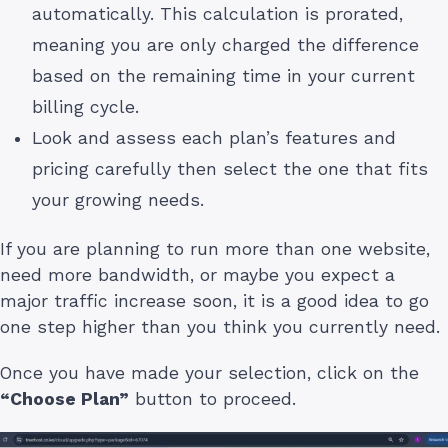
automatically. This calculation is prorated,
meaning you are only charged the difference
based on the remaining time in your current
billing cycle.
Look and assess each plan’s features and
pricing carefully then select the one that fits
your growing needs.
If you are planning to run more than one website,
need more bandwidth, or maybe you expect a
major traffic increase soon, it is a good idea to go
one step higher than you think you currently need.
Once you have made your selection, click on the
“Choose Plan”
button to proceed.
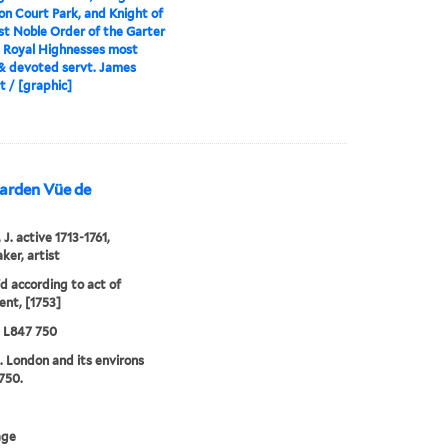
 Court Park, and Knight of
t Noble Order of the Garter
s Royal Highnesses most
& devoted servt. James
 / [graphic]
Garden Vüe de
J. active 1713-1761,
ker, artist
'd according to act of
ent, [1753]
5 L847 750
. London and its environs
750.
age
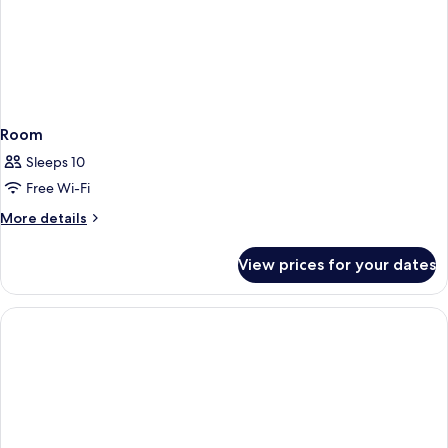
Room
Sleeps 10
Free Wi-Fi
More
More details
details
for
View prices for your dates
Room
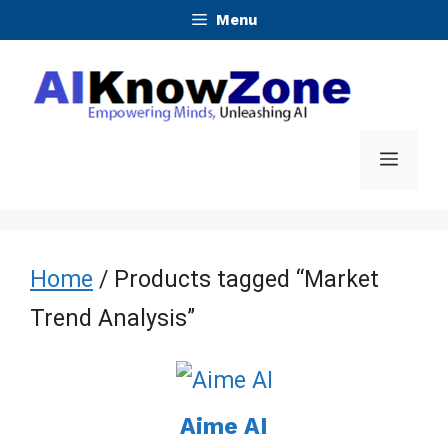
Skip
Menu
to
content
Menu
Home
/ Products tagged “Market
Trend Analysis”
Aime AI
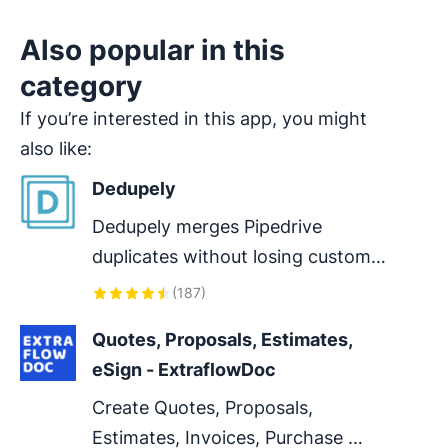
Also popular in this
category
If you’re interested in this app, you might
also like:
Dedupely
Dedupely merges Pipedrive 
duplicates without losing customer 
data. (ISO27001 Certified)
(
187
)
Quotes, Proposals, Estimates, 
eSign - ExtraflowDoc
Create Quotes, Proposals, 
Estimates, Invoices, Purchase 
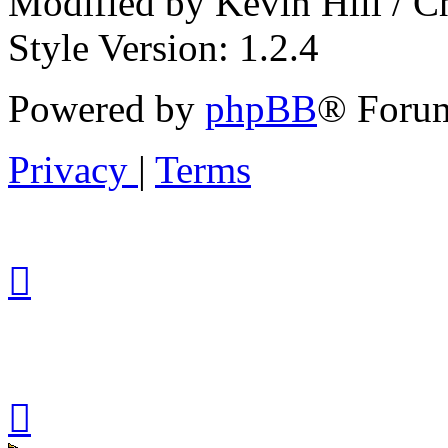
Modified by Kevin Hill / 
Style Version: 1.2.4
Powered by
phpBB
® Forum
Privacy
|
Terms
---
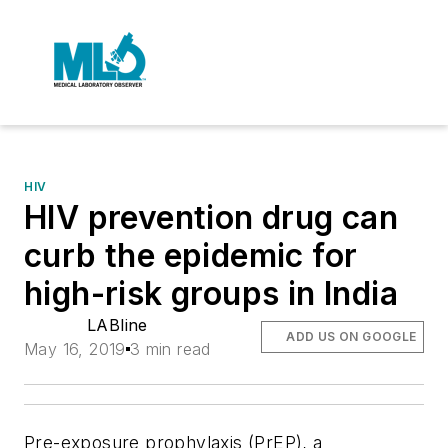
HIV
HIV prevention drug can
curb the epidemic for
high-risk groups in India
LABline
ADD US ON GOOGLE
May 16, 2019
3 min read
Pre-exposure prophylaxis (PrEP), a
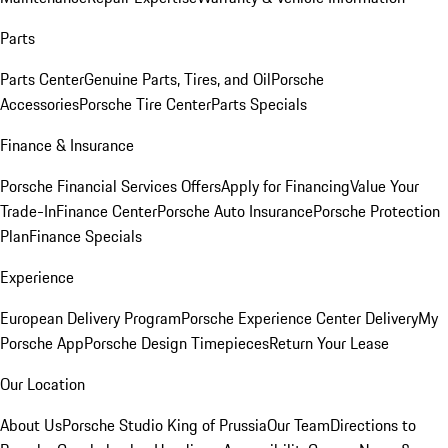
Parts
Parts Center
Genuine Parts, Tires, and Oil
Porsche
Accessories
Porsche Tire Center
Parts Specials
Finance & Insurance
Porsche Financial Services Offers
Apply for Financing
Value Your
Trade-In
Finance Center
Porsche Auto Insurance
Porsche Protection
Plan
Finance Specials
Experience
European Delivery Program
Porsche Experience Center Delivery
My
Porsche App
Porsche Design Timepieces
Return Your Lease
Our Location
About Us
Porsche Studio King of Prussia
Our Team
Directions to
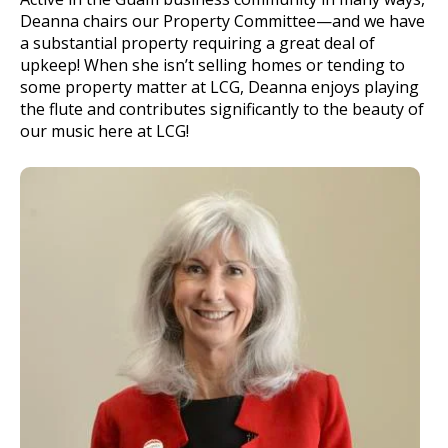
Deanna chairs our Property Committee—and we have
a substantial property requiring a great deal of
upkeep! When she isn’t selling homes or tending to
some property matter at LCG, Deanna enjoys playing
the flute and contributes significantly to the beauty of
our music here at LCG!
---
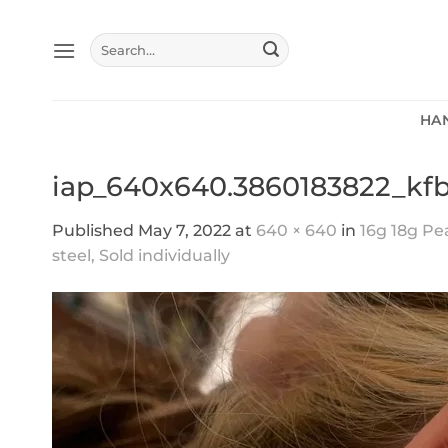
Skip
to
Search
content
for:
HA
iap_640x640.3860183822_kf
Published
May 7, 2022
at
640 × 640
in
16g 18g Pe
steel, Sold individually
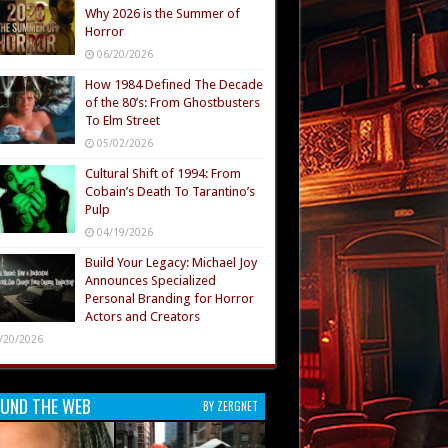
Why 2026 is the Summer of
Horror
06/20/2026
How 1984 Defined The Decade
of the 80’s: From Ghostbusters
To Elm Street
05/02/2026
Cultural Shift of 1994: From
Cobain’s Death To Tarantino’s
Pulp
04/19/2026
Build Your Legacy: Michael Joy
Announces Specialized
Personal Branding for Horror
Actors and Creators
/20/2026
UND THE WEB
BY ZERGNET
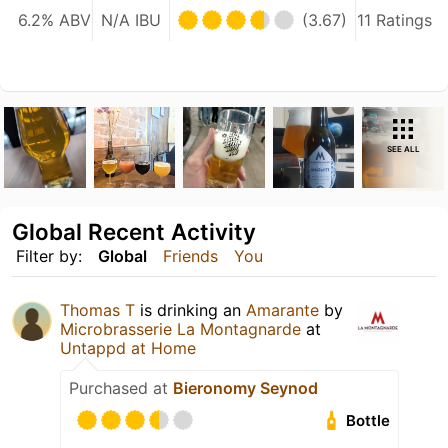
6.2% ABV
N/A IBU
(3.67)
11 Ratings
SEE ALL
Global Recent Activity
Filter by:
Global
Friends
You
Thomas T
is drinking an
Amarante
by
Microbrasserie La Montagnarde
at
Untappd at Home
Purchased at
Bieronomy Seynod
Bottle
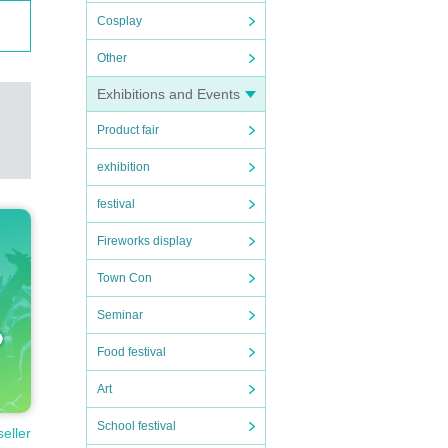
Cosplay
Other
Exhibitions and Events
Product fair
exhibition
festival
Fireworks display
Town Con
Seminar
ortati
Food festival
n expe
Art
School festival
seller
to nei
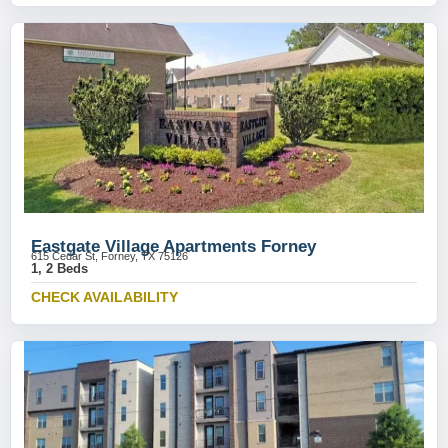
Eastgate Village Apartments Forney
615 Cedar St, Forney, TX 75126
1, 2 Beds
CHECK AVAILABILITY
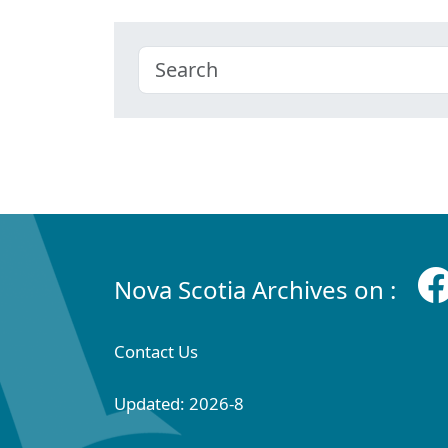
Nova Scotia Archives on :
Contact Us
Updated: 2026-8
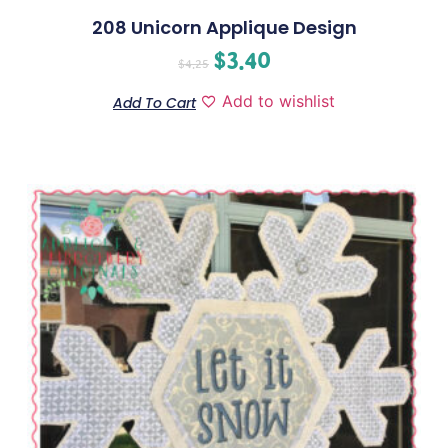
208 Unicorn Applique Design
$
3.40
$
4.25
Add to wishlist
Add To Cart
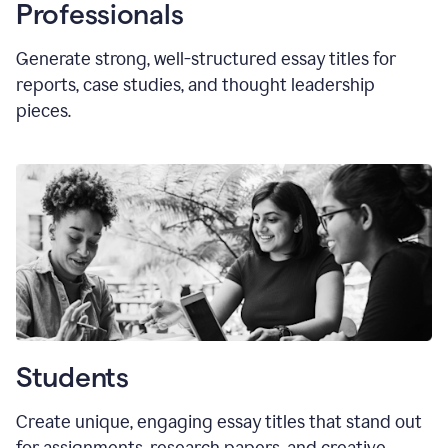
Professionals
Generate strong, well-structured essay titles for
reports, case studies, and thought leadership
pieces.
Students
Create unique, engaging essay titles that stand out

_WHAT YOU SHOULD DO_: Look through the data above. Copy every line with the string "Horror" in it.

_RESPONSE AREA_:
Horror
Personal Branding for Horror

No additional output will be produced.